## Data extracts
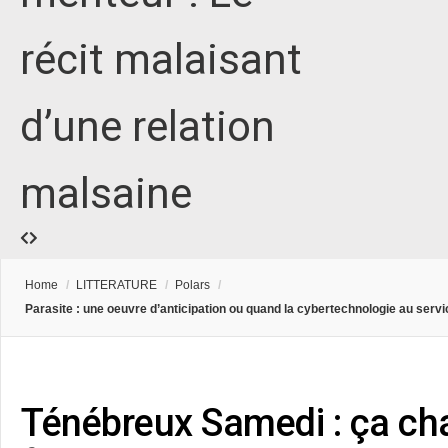
récit malaisant
d’une relation
malsaine
Home
/
LITTERATURE
/
Polars
/
Parasite : une oeuvre d’anticipation ou quand la cybertechnologie au servi
Ténébreux Samedi : ça cha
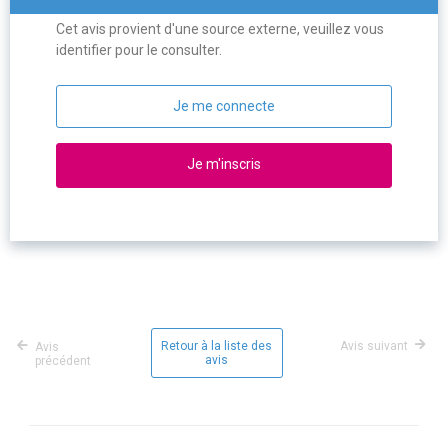
Cet avis provient d'une source externe, veuillez vous
identifier pour le consulter.
Je me connecte
Je m'inscris
Retour à la liste des
Avis suivant
Avis
avis
précédent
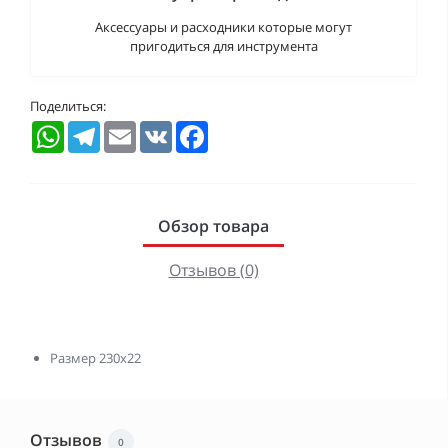
Аксессуары и расходники которые могут
пригодиться для инструмента
Поделиться:
WhatsApp
Telegram
Email
VK
Facebook
Обзор товара
Отзывов (0)
Размер 230х22
Отзывов
0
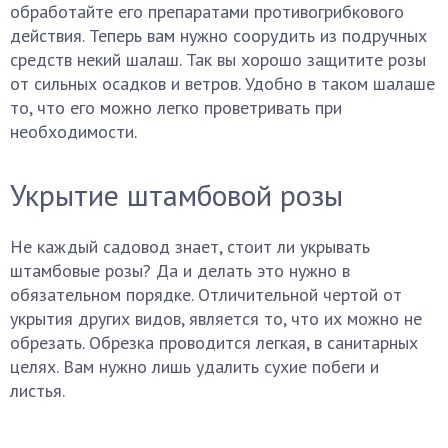
обработайте его препаратами противогрибкового
действия. Теперь вам нужно соорудить из подручных
средств некий шалаш. Так вы хорошо защитите розы
от сильных осадков и ветров. Удобно в таком шалаше
то, что его можно легко проветривать при
необходимости.
Укрытие штамбовой розы
Не каждый садовод знает, стоит ли укрывать
штамбовые розы? Да и делать это нужно в
обязательном порядке. Отличительной чертой от
укрытия других видов, является то, что их можно не
обрезать. Обрезка проводится легкая, в санитарных
целях. Вам нужно лишь удалить сухие побеги и
листья.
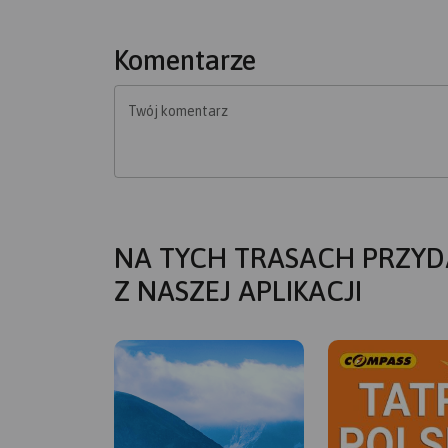
Komentarze
Twój komentarz
NA TYCH TRASACH PRZYD
Z NASZEJ APLIKACJI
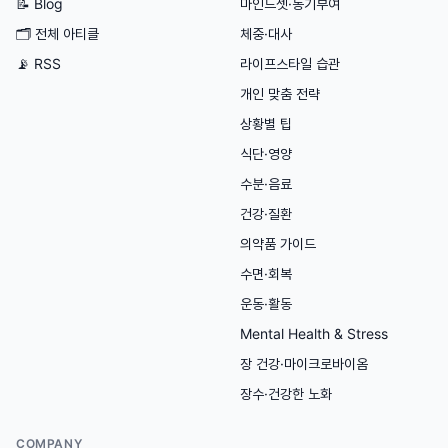
📝 Blog
마인드셋·동기부여
🗂
전체 아티클
체중·대사
📡 RSS
라이프스타일 습관
개인 맞춤 전략
상황별 팁
식단·영양
수분·음료
건강·질환
의약품 가이드
수면·회복
운동·활동
Mental Health & Stress
장 건강·마이크로바이옴
장수·건강한 노화
COMPANY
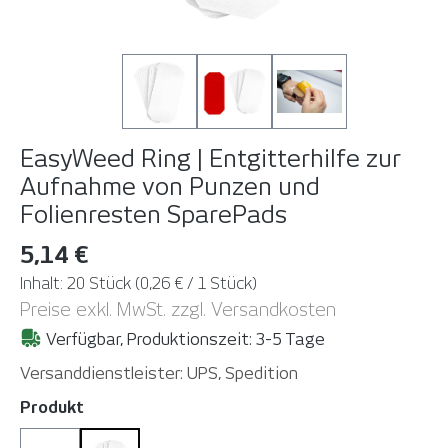
EasyWeed Ring | Entgitterhilfe zur
Aufnahme von Punzen und
Folienresten
SparePads
5,14 €
Inhalt:
20 Stück
(0,26 € / 1 Stück)
Preise exkl. MwSt. zzgl. Versandkosten
Verfügbar, Produktionszeit: 3-5 Tage
Versanddienstleister: UPS, Spedition
auswählen
Produkt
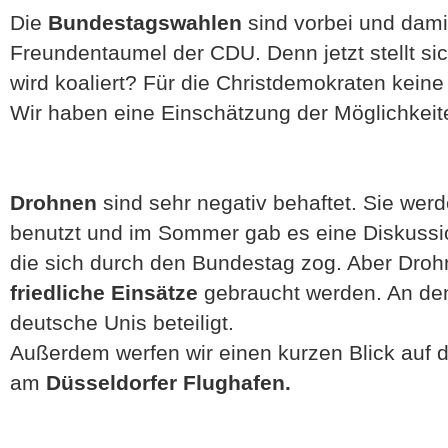
Die
Bundestagswahlen
sind vorbei und dami
Freundentaumel der CDU. Denn jetzt stellt si
wird koaliert? Für die Christdemokraten kein
Wir haben eine Einschätzung der Möglichkeit
Drohnen
sind sehr negativ behaftet. Sie wer
benutzt und im Sommer gab es eine Diskussio
die sich durch den Bundestag zog. Aber Droh
friedliche Einsätze
gebraucht werden. An de
deutsche Unis beteiligt.
Außerdem werfen wir einen kurzen Blick auf d
am
Düsseldorfer Flughafen.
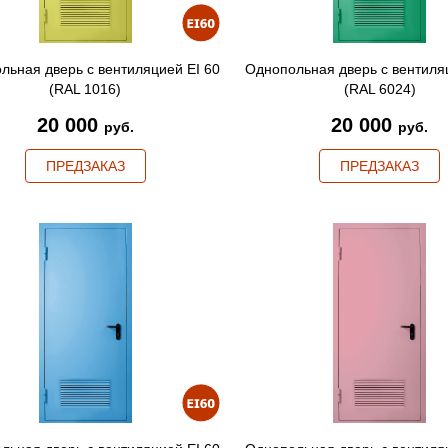
льная дверь с вентиляцией EI 60
Однопольная дверь с вентиля
(RAL 1016)
(RAL 6024)
20 000
20 000
руб.
руб.
ПРЕДЗАКАЗ
ПРЕДЗАКАЗ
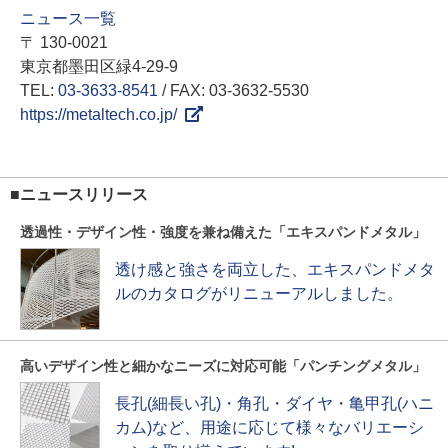
ニュース一覧
〒 130-0021
東京都墨田区緑4-29-9
TEL:
03-3633-8541
/ FAX: 03-3632-5530
https://metaltech.co.jp/
■ニュースリリース
透過性・デザイン性・強度を兼ね備えた「エキスパンドメタル」
透け感と強さを両立した、エキスパンドメタ
ルのカタログがリニューアルしました。
高いデザイン性と細かなニーズに対応可能「パンチングメタル」
長孔(細長い孔)・角孔・ダイヤ・亀甲孔(ハニ
カム)など、用途に応じて様々なバリエーシ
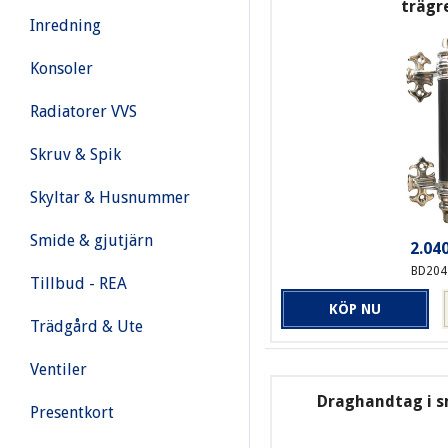
trägr
Inredning
Konsoler
Radiatorer VVS
Skruv & Spik
Skyltar & Husnummer
Smide & gjutjärn
2.040
BD204
Tillbud - REA
KÖP NU
Trädgård & Ute
Ventiler
Draghandtag i 
Presentkort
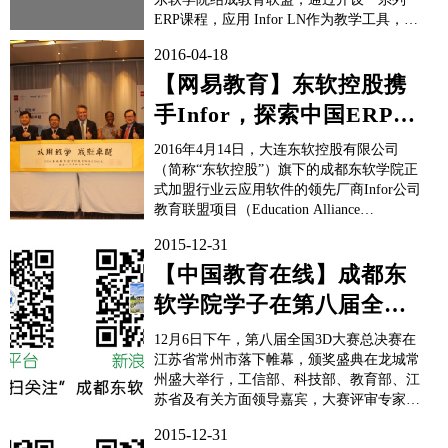
ERP课程，应用 Infor LN作为教学工具，与
学院教师联合开发教材，联合开发试题库等
2016-04-18
方式，共同培养面向未来的应用型IT人才。
还记得那句曾经流传大江南北的台词
【网易教育】东软控股携
吗？“21世纪什么最贵？人才！” ...
手Infor，探索中国ERP应
用“产学研”新模式
2016年4月14日，大连东软控股有限公司
（简称“东软控股”）旗下的成都东软学院正
式加盟行业云应用软件的领先厂商Infor公司
教育联盟项目（Education Alliance
Program,EAP），成为该项目在亚太地区的
2015-12-31
首个合作机构。 据悉，根据该联盟协议，
双方将针对中国IT行业人才短缺的问题，通
【中国教育在线】成都东
过在成都东...
软学院学子在第八届全国
3D大赛总决赛再获特等奖
12月6日下午，第八届全国3D大赛总决赛在
江苏省常州市落下帷幕，颁奖盛典在龙城常
州盛大举行，工信部、科技部、教育部、江
苏省及有关方面领导嘉宾，大赛评审专家
团、观摩团、展会及论坛代表、以及参赛团
2015-12-31
队等3000余人出席了本次颁奖盛典。新华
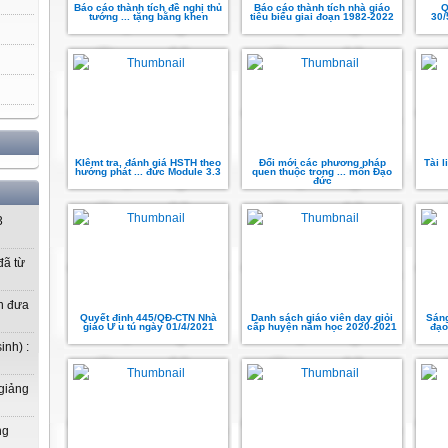
Báo cáo thành tích đề nghị thủ
Báo cáo thành tích nhà giáo
Q
tướng ... tặng bằng khen
tiêu biểu giai đoạn 1982-2022
30/
KIêmt tra, đánh giá HSTH theo
Đổi mới các phương pháp
Tài l
hướng phát ... đức Module 3.3
quen thuộc trong ... môn Đạo
đức
3
ã từ
n đưa
Quyết định 445/QĐ-CTN Nhà
Danh sách giáo viên dạy giỏi
Sáng
giáo Ư u tú ngày 01/4/2021
cấp huyện năm học 2020-2021
đạo
inh) :
 giảng
ng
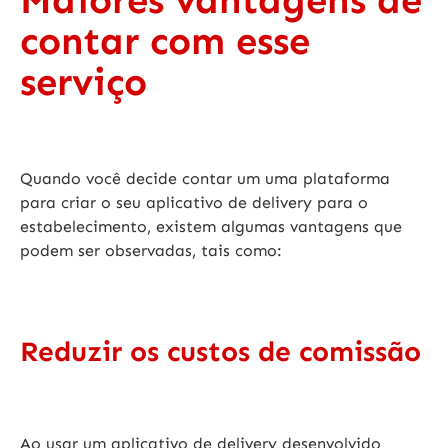
Maiores vantagens de
contar com esse
serviço
Quando você decide contar um uma
plataforma
para criar o seu aplicativo de delivery
para o
estabelecimento, existem algumas vantagens que
podem ser observadas, tais como:
Reduzir os custos de comissão
Ao
usar um aplicativo de delivery
desenvolvido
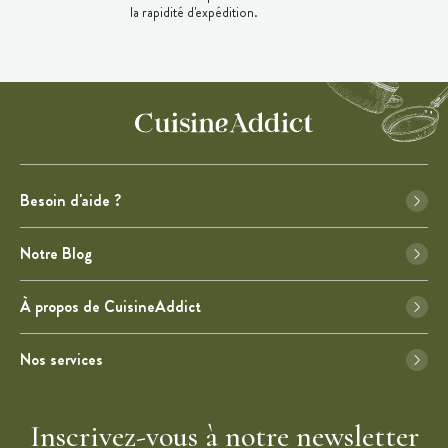
la rapidité d'expédition.
Besoin d'aide ?
Notre Blog
À propos de CuisineAddict
Nos services
Inscrivez-vous à notre newsletter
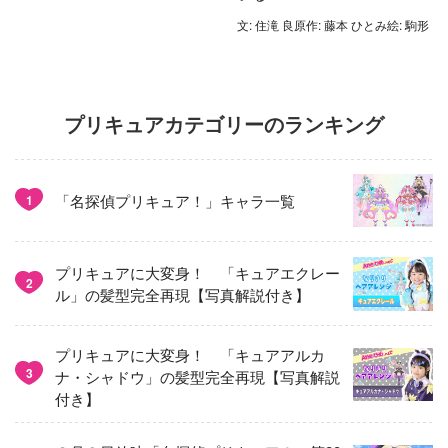
文: 住滝 良原作: 藤本 ひとみ絵: 駒形
プリキュアカテゴリーのランキング
「名探偵プリキュア！」キャラ一覧
1
プリキュアに大変身！ 「キュアエクレー
2
ル」の髪型完全再現【写真解説付き】
プリキュアに大変身！ 「キュアアルカ
3
ナ・シャドウ」の髪型完全再現【写真解説
付き】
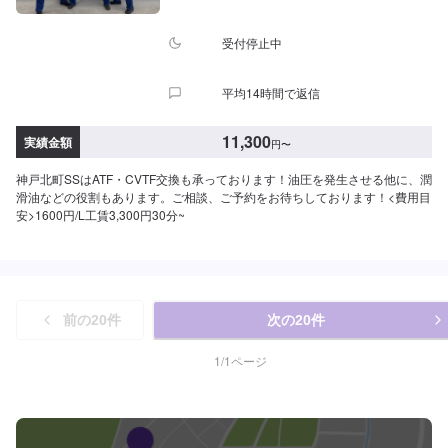
受付停止中
平均14時間で返信
11,300
実績金額
円
〜
神戸北町SSはATF・CVTF交換も承っております！油圧を発生させる他に、潤
滑油などの役割もあります。ご相談、ご予約をお待ちしております！<費用目
安>1600円/L工賃3,300円30分~
前の
20
件
次の
20
件
1
/
1
ページ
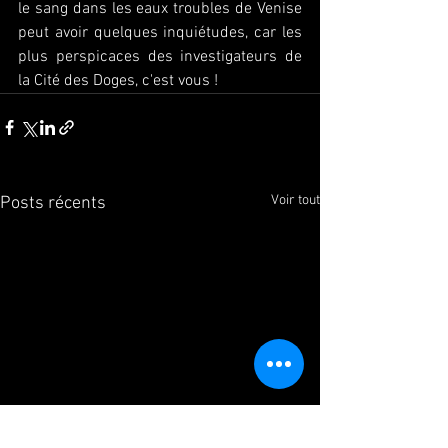
le sang dans les eaux troubles de Venise 
peut avoir quelques inquiétudes, car les 
plus perspicaces des investigateurs de 
la Cité des Doges, c'est vous !
Voir tout
Posts récents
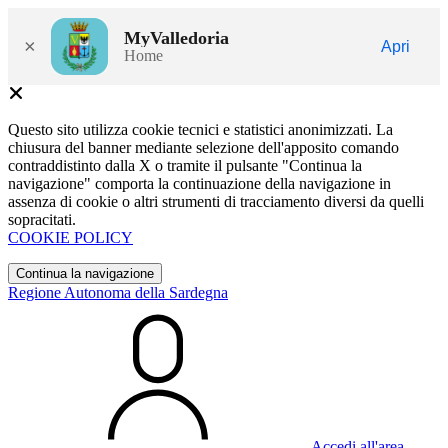
MyValledoria
×
Apri
Home
Questo sito utilizza cookie tecnici e statistici anonimizzati. La
chiusura del banner mediante selezione dell'apposito comando
contraddistinto dalla X o tramite il pulsante "Continua la
navigazione" comporta la continuazione della navigazione in
assenza di cookie o altri strumenti di tracciamento diversi da quelli
sopracitati.
COOKIE POLICY
Continua la navigazione
Regione Autonoma della Sardegna
Accedi all'area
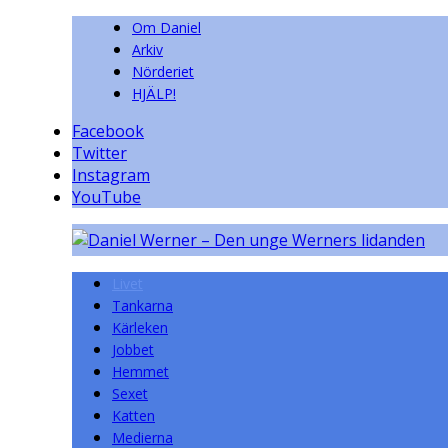
Om Daniel
Arkiv
Nörderiet
HJÄLP!
Facebook
Twitter
Instagram
YouTube
Livet
Tankarna
Kärleken
Jobbet
Hemmet
Sexet
Katten
Medierna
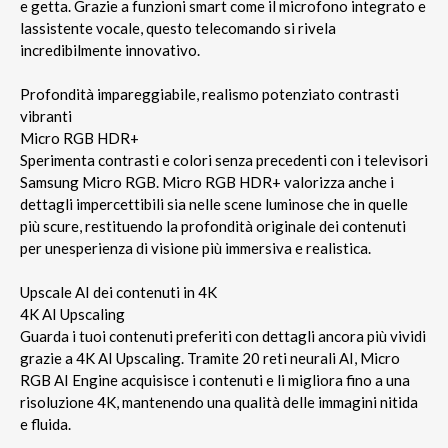
e getta. Grazie a funzioni smart come il microfono integrato e
lassistente vocale, questo telecomando si rivela
incredibilmente innovativo.
Profondità impareggiabile, realismo potenziato contrasti
vibranti
Micro RGB HDR+
Sperimenta contrasti e colori senza precedenti con i televisori
Samsung Micro RGB. Micro RGB HDR+ valorizza anche i
dettagli impercettibili sia nelle scene luminose che in quelle
più scure, restituendo la profondità originale dei contenuti
per unesperienza di visione più immersiva e realistica.
Upscale AI dei contenuti in 4K
4K AI Upscaling
Guarda i tuoi contenuti preferiti con dettagli ancora più vividi
grazie a 4K AI Upscaling. Tramite 20 reti neurali AI, Micro
RGB AI Engine acquisisce i contenuti e li migliora fino a una
risoluzione 4K, mantenendo una qualità delle immagini nitida
e fluida.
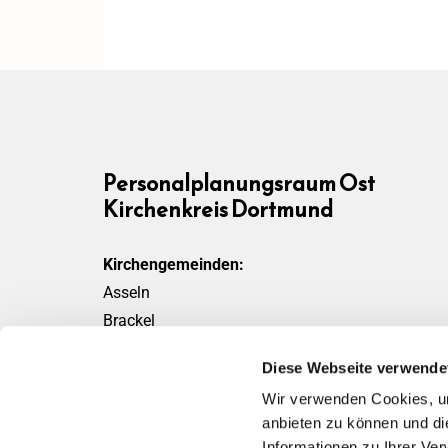
Personalplanungsraum Ost
Kirchenkreis Dortmund
Kirchengemeinden:
Asseln
Brackel
Friedensgemeinde
Diese Webseite verwende
Scharnhorst
Wir verwenden Cookies, um
Wickede
anbieten zu können und di
Informationen zu Ihrer Ve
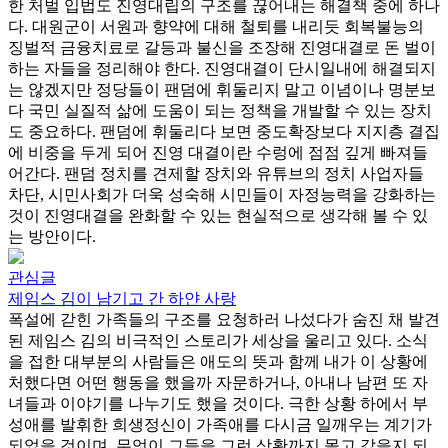
한 처벌 입법도 진영대립의 구조를 끊어내는 해결책 중에 하나
다. 대원군이 서원과 향약에 대해 철퇴를 내리듯 회복불능의
징벌적 금융치료로 갈등과 불신을 조장해 진영대결로 돈 벌이
하는 자들을 정리해야 한다. 진영대결이 단시일내에 해결되지
는 않겠지만 정당들이 팬덤에 휘둘리지 말고 이념이나 명분보
다 국민 실질적 삶에 도움이 되는 정책을 개발할 수 있는 장치
도 중요하다. 팬덤에 휘둘리다 보면 중도확장보다 지지층 결집
에 비중을 두게 되어 진영 대결이란 수렁에 점점 깊게 빠져들
어간다. 팬덤 정치를 견제할 장치와 유튜브의 정치 사업자들
차단, 시민사회가 더욱 성숙해 시민들이 자정능력을 강화하는
것이 진영대결을 완화할 수 있는 현실적으로 생각해 볼 수 있
는 방안이다.
관심글
제임스 김이 남기고 간 하얀 사랑
폭설에 갇힌 가족들의 구조를 요청하러 나섰다가 숨진 채 발견
된 제임스 김의 비극적인 스토리가 세상을 울리고 있다. 소식
을 접한 대부분의 사람들은 애도의 뜻과 함께 내가 이 상황에
처했다면 어떤 행동을 했을까 자문하거나, 아내나 남편 또 자
녀들과 이야기를 나누기도 했을 것이다. 극한 상황 하에서 부
성애를 발휘한 희생정신이 가족애를 다시금 일깨우는 계기가
되었을 것이며, 무엇이 그들을 그런 상황까지 몰고 갔을지 되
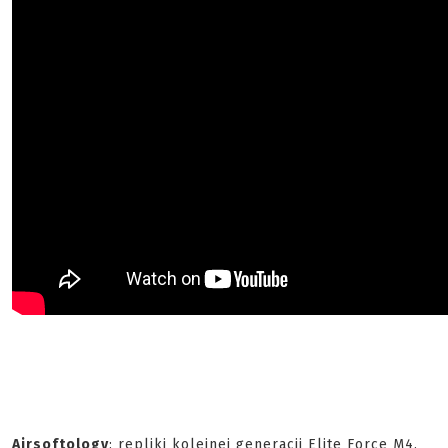
Airsoftology
: repliki kolejnej generacji Elite Force M4.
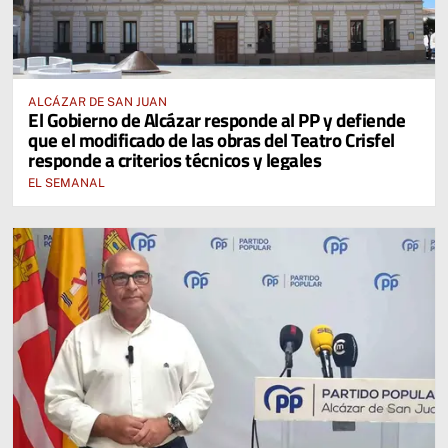
ALCÁZAR DE SAN JUAN
El Gobierno de Alcázar responde al PP y defiende
que el modificado de las obras del Teatro Crisfel
responde a criterios técnicos y legales
EL SEMANAL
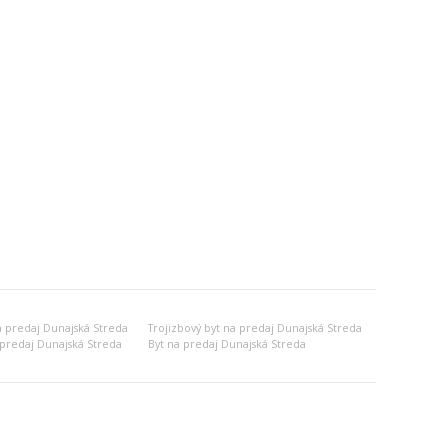
a predaj Dunajská Streda
Trojizbový byt na predaj Dunajská Streda
predaj Dunajská Streda
Byt na predaj Dunajská Streda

## What you have to do
With every picture omitted, write out the material exactly from its first line through the line containing "действия. Теперь вам".

## Solution
récit malaisant
d’une relation
malsaine
Home
/
LITTERATURE
/
Polars
/
Parasite : une oeuvre d’anticipation ou quand la cybertechnologie au servi
Ténébreux Samedi : ça cha
Cet avis provient d'une source externe, veuillez vous
identifier pour le consulter.
Je me connecte
Je m'inscris
Retour à la liste des
Avis suivant
Avis
avis
précédent
Аксессуары и расходники которые могут
пригодиться для инструмента
Поделиться:
WhatsApp
Telegram
Email
VK
Facebook
Обзор товара
Отзывов (0)
Размер 230х22
Отзывов
0
обработайте его препаратами противогрибкового
действия. Теперь вам нужно соорудить из подручных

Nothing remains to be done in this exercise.